I was perusing a list of all the top single season points leaders in NHL history, and was a bit shocked:

https://records.nhl.com/records/skater-records/points/skater-most-points-one-season

Now, spots 1-13 are occupied by Wayne Gretzky and Mario Lemieux; lets assume they are unicorns with an amazing 160 points or more per season.

What confounds me is the next player who hits the list from the 21st century is Joe Thornton at #66 with 125 points in 2005-2006; the same season Jaromir Jagr got #70 with 125. He also got #79 with 121 2000-2001.Only Sidney Crosby and Joe Sakic fill the top 50 list representing the past 2 decades. To put this in perspective, the first non Mario-Wayne guy on the list was Steve Yzerman in the late 90s with 151.

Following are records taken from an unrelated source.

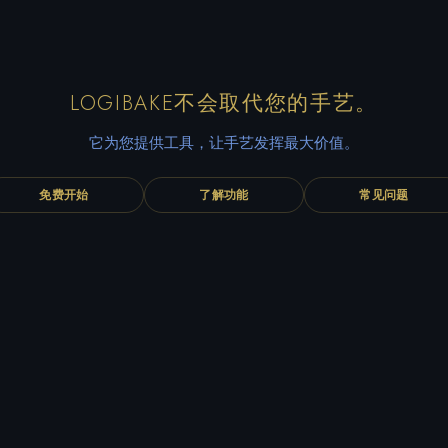
LOGIBAKE不会取代您的手艺。
它为您提供工具，让手艺发挥最大价值。
免费开始
了解功能
常见问题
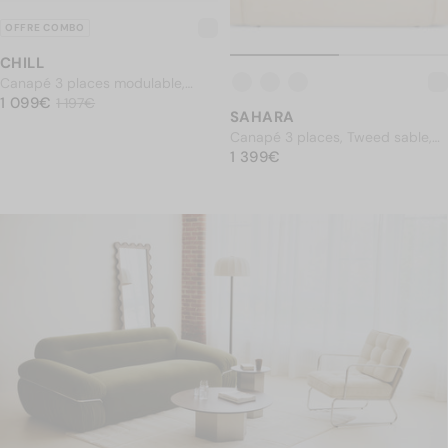
OFFRE COMBO
CHILL
Canapé 3 places modulable,
PRIX NORMAL
Tweed marron écureuil
1 099€
1 099€
Prix soldé
1 197€
1 197€
SAHARA
Canapé 3 places, Tweed sable,
PRIX NORMAL
L230
1 399€
1 399€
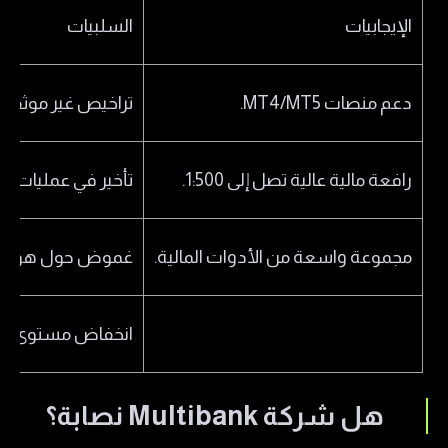
الإيجابيات
السلبيات
دعم منصات MT4/MT5.
تراخيص غير موثقة (مثل  FMA
رافعة مالية عالية تصل إلى 1:500.
تأخير في عمليات ا
مجموعة واسعة من الأدوات المالية.
غموض حول هوية ا
انخفاض مستوى ال
هل شركة Multibank نصابة؟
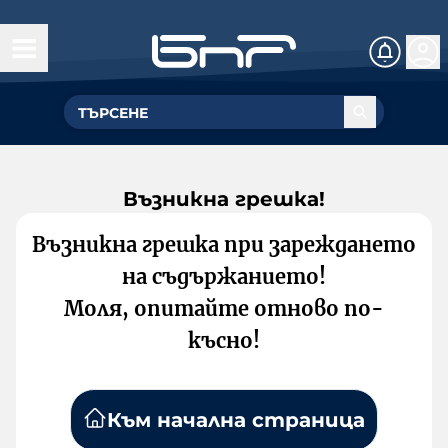
Възникна грешка!
Възникна грешка при зареждането
на съдържанието!
Моля, опитайте отново по-
късно!
Към начална страница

No one from the past 10 years even cracks the top 50.

Of the top 50 season long points leaders in the NHL not named “Gretzky” or “Mario”, only 4 players in the past 20 seasons have made the list.

Is this because of better goaltending? Rule changes? Ice time management? More teams diluting the player pool and leading to less assists?

I do remember in the early 80s NHL scores were like that of indoor soccer . . . .9-8 . . … 7-5 . . . .etc…

Why are there no longer 150-200 point scorers in the NHL anymore?

Various “trap” defenses starting mainly in the mid 1990s with the New Jersey Devils getting the credit or blame.Teams have several assistant coaches, including goalie coaches compared to 40 years ago the four time Stanley Cup New York Islanders had head coach Al Arbour.
Goalie equipment is also much larger as are goalies themselves.
In most sports you actually control the game better on defense with the offense having to adjust to what it gives you.

As I said several months ago here, if you watch 1980’s NHL videos, you’ll see defenses which aren’t much better than a Keystone Kops routine, as in players constantly out of position, giving skaters and shooters clear lanes right to the net. Defenses are light-years more disciplined that they used to be. And that’s on top of the improved goalie equipment.

Where have all the great NHL points leaders gone? -

:notes: Red line passing…:notes:

Goaltending is much, much better today than it was in the 1980s. There is a reason why the ‘stand up goaltender’ went away. And trap aside, team defence is much better, overall, than it used to be.

http://hockeyanalytics.com/2009/02/the-eras-of-the-nhl/

The points leaders had their seasons in an era with expansion teams, many more goals per game, and rules that favored scoring. Since then, goals per game has dropped dramatically and quality goaltending has risen.